I'm always puzzled when people who choose an aggressive appearance (tattoos, piercings, dour facial expression) lament that people pre-judge them and avoid them. What do they expect? If someone looks like he might beat me up, rob me and drag me into the bushes or stuff me into the boot of his car, well, excuse me if I don't very much seem like I'd like to go on a picnic with him. Making these snap-judgements (which admittedly can be inaccurate) is a habit that has no doubt helped many people to avoid death.

Having said that, threats can come from unexpected sources. When I was about sixteen, a female classmate of mine was held up at knifepoint and robbed in daylight hours (I think) at a railway station. The perpetrators were two younger girls. Girls are becoming more heavily involved in violent crime and gang life.

Also, I don't know what happens in other countries, but in recent years in my Australian city there have been a series of rape allegations made against taxi drivers by female passengers.

Seraphic said...

Anonymous, I also think you should listen to your gut. I am not sure how "a security guard in the parking lot" would ensure your safety in a violent neighbourhood, especially one in which fish-out-of-water might be attacked.

I suppose the only question for me is if the information you have about that neighbourhood is accurate; it may have changed and no longer deserve its reputation. Checking online police reports might help you decide. Another question is whether you would will be driving, and how close your car would be to the door of the library, etc.

I don't drive, so I think about personal safety all the time I travel. Fortunately for me, I don't live in a city where there is much hatred or resentment of people who look like me. However, I do live in a city with a public drunkenness problem, so I have to be careful anyway, especially at night.

Julie, I am not surprised that there have been a number of allegations against cab drivers in Australia. My question is if there have been convictions. A quick check of Google shows that there have, although I also see the story of a driver in Australia who was accused of rape but then acquitted.

Katy said...

Anonymous, as much as it pains me to do it, I must paraphrase Oprah Wnfrey - she often says that a woman's instinct or "creep-factor" is God's gift to the weaker sex, and must never, ever be ignored. If you ever feel creeped out, never, ever, ever ignore it. Too bad for anyone whose feelings are hurt.

Cordi said...

I think though, that a woman's intuition, like a conscience, can be badly formed and too sensitive (or not sensitive enough) and sometimes we are creeped out for no good reason. For example, there have been plenty of times I've felt uneasy because a man is not acting in a manner consistent with social norms, but then when I stop and think about it, I realize it's because he has autism, or a developmental delay, or is Italian (I am American, and I prefer WAY more personal space on buses!) or from another "warmer" culture, and I realize my alarm bells have been sounding for no reason. I'm not suggesting that they should be ignored, just that one's intuition shouldn't be calling all the shots, and that some times the reasonable thing to do is to acknowledge your uneasiness, but proceed (cautiously, perhaps) anyway.

truthfinder said...

I kind of missed your comment about Obama, but I saw the news clip on TV, and it actually made me upset. I am not usually one to throw around the term, but to me, it sounded like woman-shaming.
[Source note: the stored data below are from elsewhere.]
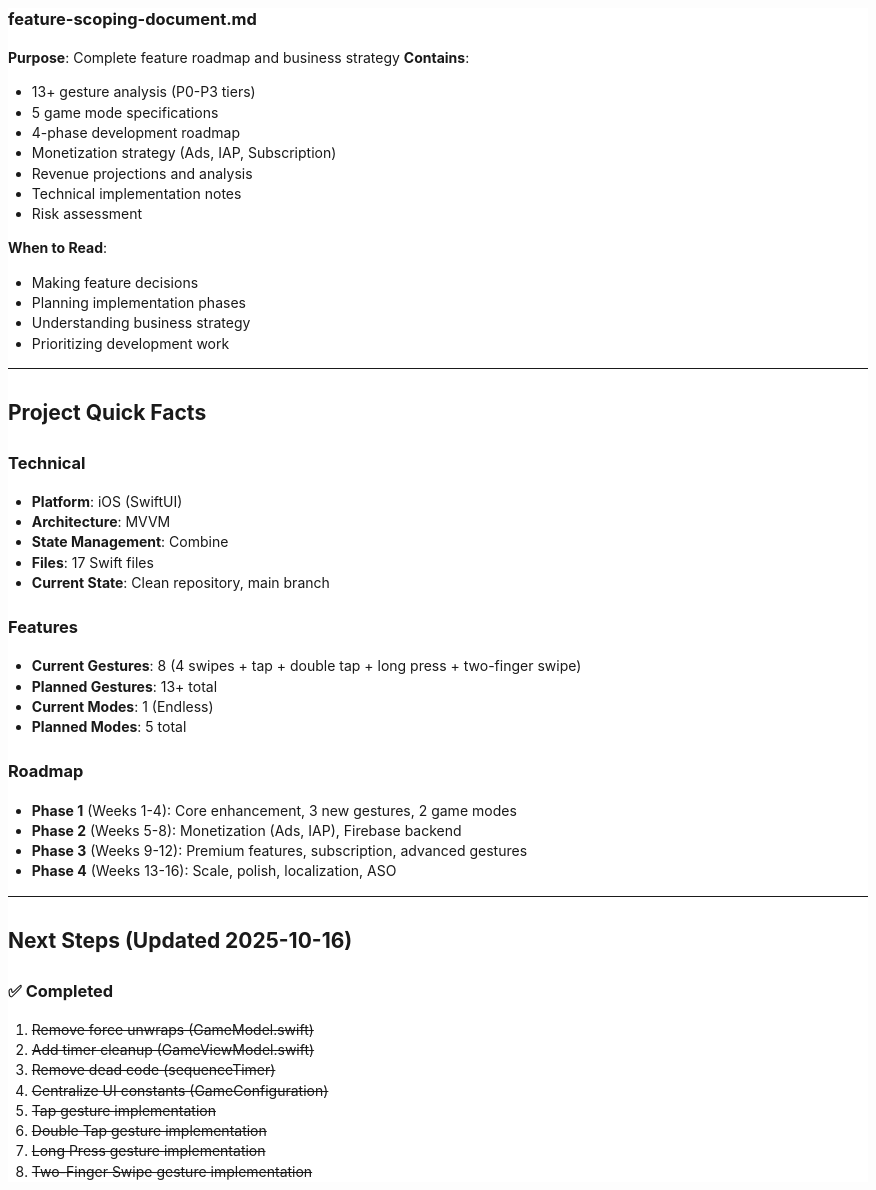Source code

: 
### feature-scoping-document.md
**Purpose**: Complete feature roadmap and business strategy
**Contains**:
- 13+ gesture analysis (P0-P3 tiers)
- 5 game mode specifications
- 4-phase development roadmap
- Monetization strategy (Ads, IAP, Subscription)
- Revenue projections and analysis
- Technical implementation notes
- Risk assessment

**When to Read**:
- Making feature decisions
- Planning implementation phases
- Understanding business strategy
- Prioritizing development work

---

## Project Quick Facts

### Technical
- **Platform**: iOS (SwiftUI)
- **Architecture**: MVVM
- **State Management**: Combine
- **Files**: 17 Swift files
- **Current State**: Clean repository, main branch

### Features
- **Current Gestures**: 8 (4 swipes + tap + double tap + long press + two-finger swipe)
- **Planned Gestures**: 13+ total
- **Current Modes**: 1 (Endless)
- **Planned Modes**: 5 total

### Roadmap
- **Phase 1** (Weeks 1-4): Core enhancement, 3 new gestures, 2 game modes
- **Phase 2** (Weeks 5-8): Monetization (Ads, IAP), Firebase backend
- **Phase 3** (Weeks 9-12): Premium features, subscription, advanced gestures
- **Phase 4** (Weeks 13-16): Scale, polish, localization, ASO

---

## Next Steps (Updated 2025-10-16)

### ✅ Completed
1. ~~Remove force unwraps (GameModel.swift)~~
2. ~~Add timer cleanup (GameViewModel.swift)~~
3. ~~Remove dead code (sequenceTimer)~~
4. ~~Centralize UI constants (GameConfiguration)~~
5. ~~Tap gesture implementation~~
6. ~~Double Tap gesture implementation~~
7. ~~Long Press gesture implementation~~
8. ~~Two-Finger Swipe gesture implementation~~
I tend to clutch my purse around most men - primarily because I'm small and weak and even if a guy is the same size as me, he's still probably stronger. Further, it is sometime absolutely nothing to do with it being a man - I don't want my purse to swing and hit someone (I manage to get my stuff in peoples's way all the time).

I can understand how black men (or any non-white race in the northern hemispheres) would be particularly conscious of this, but it doesn't necessarily have anything to do with race. Sometimes its gender, and sometimes I clutch my purse around women too.

I'm sorry, I had to vent, because his comment bothered me. Most men cannot understand being a small weak woman who wouldn't be able to defend herself well in a fight or run too fast.